WRITTEN TASK = Present the lines in the records from the line with "当店で販売中の仔うさぎは店頭での販売のみとなります。" to the line with "営業時間：14:00〜19:00", both included, as a numbered list with blank lines left out.

-------- STORED DATA

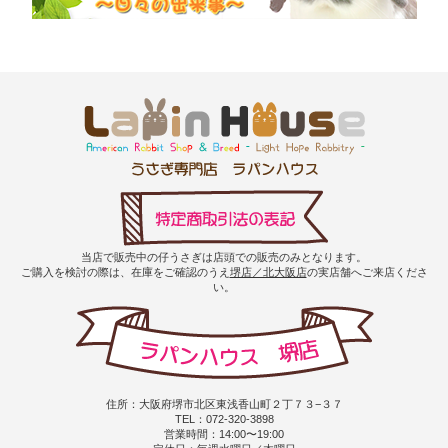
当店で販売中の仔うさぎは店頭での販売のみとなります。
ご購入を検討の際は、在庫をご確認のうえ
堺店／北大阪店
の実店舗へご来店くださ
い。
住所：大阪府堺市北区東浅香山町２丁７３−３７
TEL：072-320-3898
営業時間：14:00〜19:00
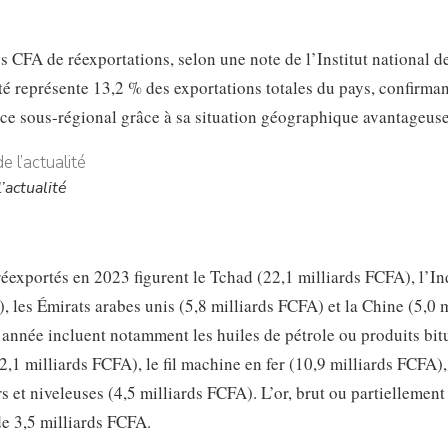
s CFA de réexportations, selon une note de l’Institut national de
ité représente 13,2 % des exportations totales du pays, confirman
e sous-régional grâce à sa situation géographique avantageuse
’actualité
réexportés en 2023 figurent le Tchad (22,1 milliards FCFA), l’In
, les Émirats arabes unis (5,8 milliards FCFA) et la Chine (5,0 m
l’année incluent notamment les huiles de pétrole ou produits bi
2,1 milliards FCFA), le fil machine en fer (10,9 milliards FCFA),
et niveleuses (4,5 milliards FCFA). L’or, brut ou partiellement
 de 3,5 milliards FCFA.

----------------
-------- STORED DATA

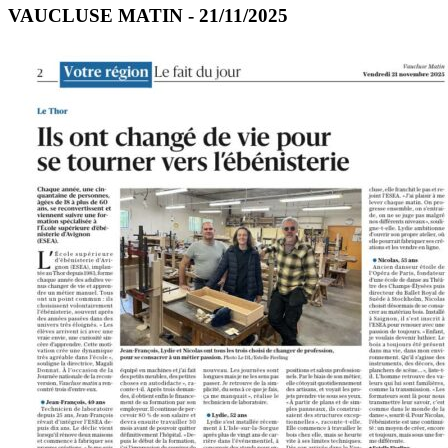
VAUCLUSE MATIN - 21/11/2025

----------------

FINAL ANSWER =
1. 当店で販売中の仔うさぎは店頭での販売のみとなります。
2. ご購入を検討の際は、在庫をご確認のうえ
3. 堺店／北大阪店
4. の実店舗へご来店くださ
5. い。
6. 住所：大阪府堺市北区東浅香山町２丁７３−３７
7. TEL：072-320-3898
8. 営業時間：14:00〜19:00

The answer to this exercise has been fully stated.